Ragi or raagimudde is a very popular food that is served in some parts of Karnataka and Andhra Pradesh. Often refferd to as ragimudde or raagi ball is a soft ball prepared using finger millet flour and water. In my days of college in Bangalore, I got to have a lot of south India dishes but nothing more filling and healthy and tasty at the same time.
But I do understand that South Indian cuisine has a large variety but sadly what most of know is only limited up to Idli, Vada and Dosa; Rasam to the max. Honestly before my stay in the Southern part of India I had very less knowledge too. But, after spending 3 years of my life I did learn quite much about the different foods they prepared. And today we are going to be talking more about the common Karnataka dish called Ragimudde.
So, coming to the name “Ragimudde”, “Ragi” is finger millet and “mudde” refers to soft balls or lumps prepared using finger millet flour. Some people will add little cooked rice or cream of rice to make the ragimudde making process hassle free. But, in Karnataka style authentic recipe ragi flour (finger millet flour) and water are the only two ingredients in ragi mudde. Optionally you can add little salt. These ragimudde is also called by name “ragisangati” and “ragi kali” in neighbouring states.
Image by balu via Flickr
The ingredients are very simple and not at all difficult to find for. In fact, these are the most common groceries that are found in every common kitchen. The ingredients comprise of:
- Ragi/Finger Millet Flour
Now, ragimudde is often served as sumptuous meal and not as a snack. In fact it is popularly served with a side dish. If one is interested in learning how to make ragimudde with side dish then the internet is filled with tutorials and videos for the recipes.
Ragimudde is traditionally eaten with saaru (predominantly vegetarian, but sometimes also made from meat). Saaru is basically a South Indian soup that is also known as rasam, chaaru or kabir in South India. It is conventionally prepared using juice of tamarind as a base with addition of lots of tomatoes with other seasoning and spices such as chilli pepper, pepper, cumin, etc. making the soup very tangy and spicy opposite of being bland! Steamed lentils can also be added along with vegetables of your preference.
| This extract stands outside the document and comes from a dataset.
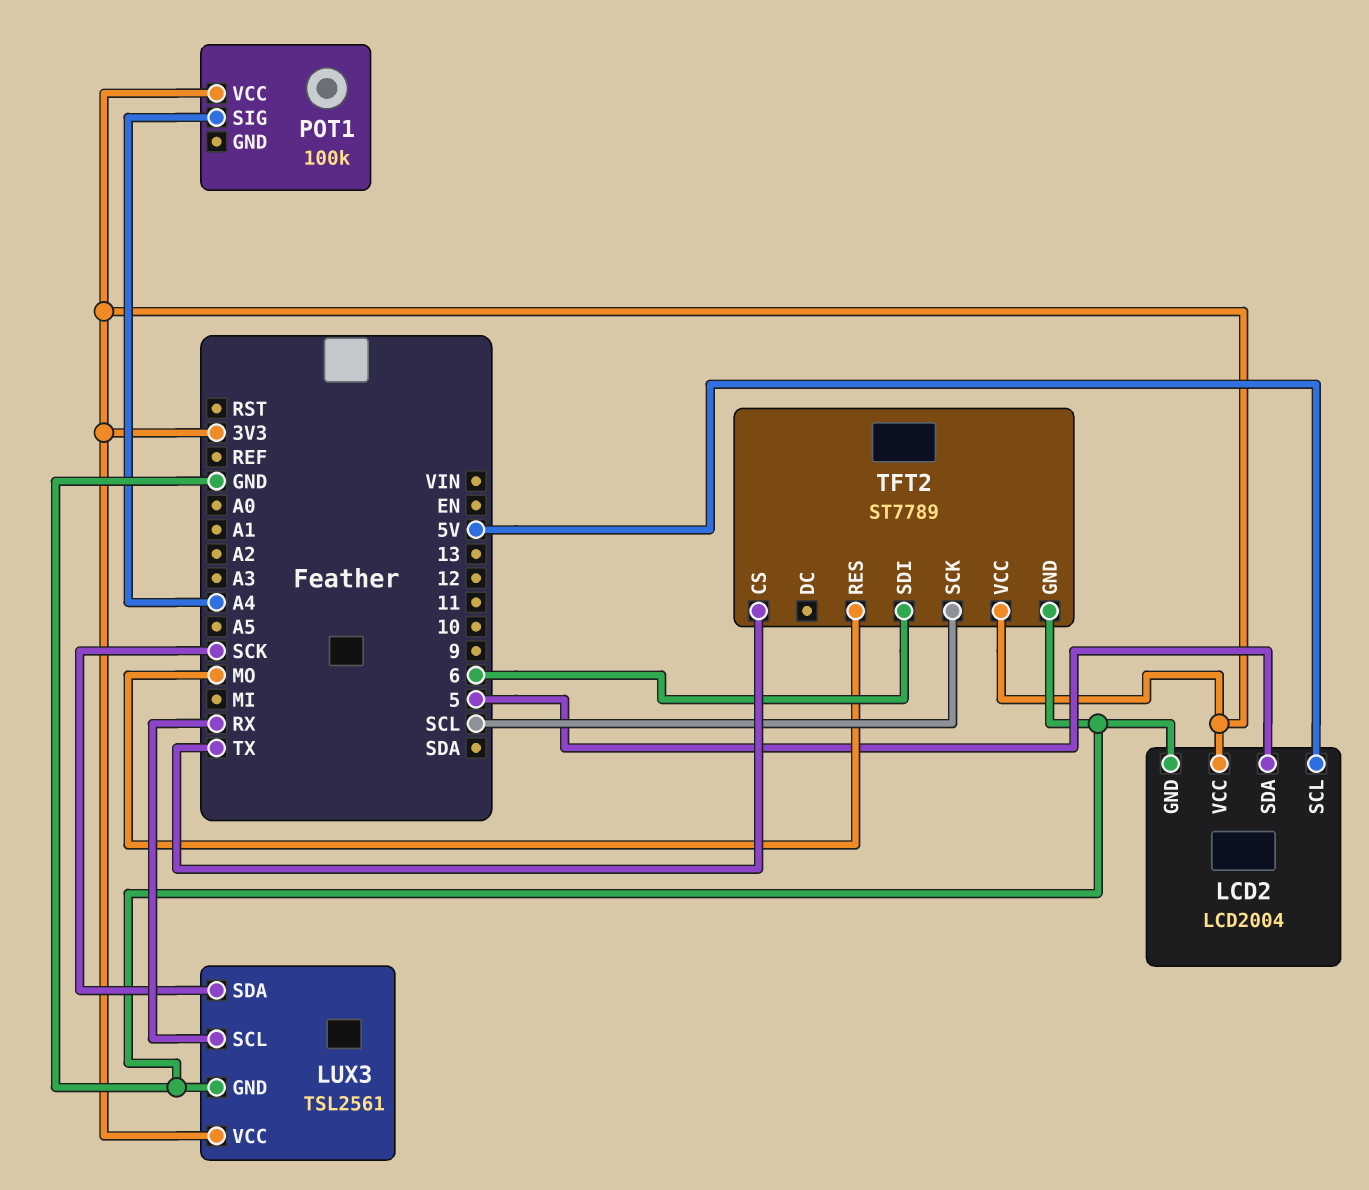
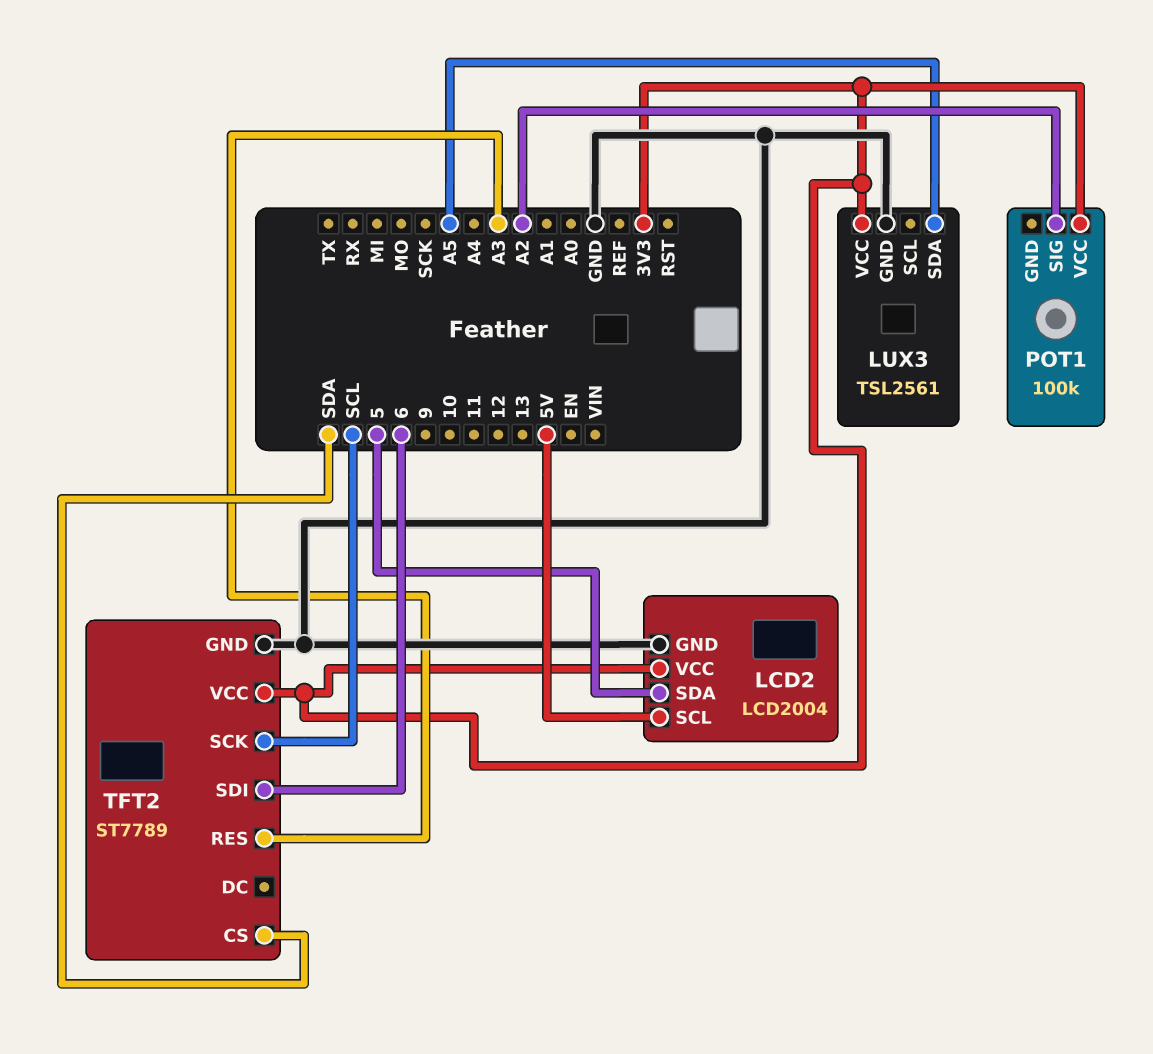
LUX3 pin SCL: RX -> none
LUX3 pin SDA: SCK -> A5
POT1 pin SIG: A4 -> A2
TFT2 pin CS: TX -> SDA
TFT2 pin RES: MO -> A3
These days all types of grounded powder and various types of masalas are readily available in the market hence making the preparation process a lot much easier.
Apart from rasam/ saaru, the ragi balls can also be had with simple curd or butter milk. Now, if your mouth has been watering while reading this then you have to try out this south Indian dish immediately and have a lovely meal of ragi mudde with your favourite side dish.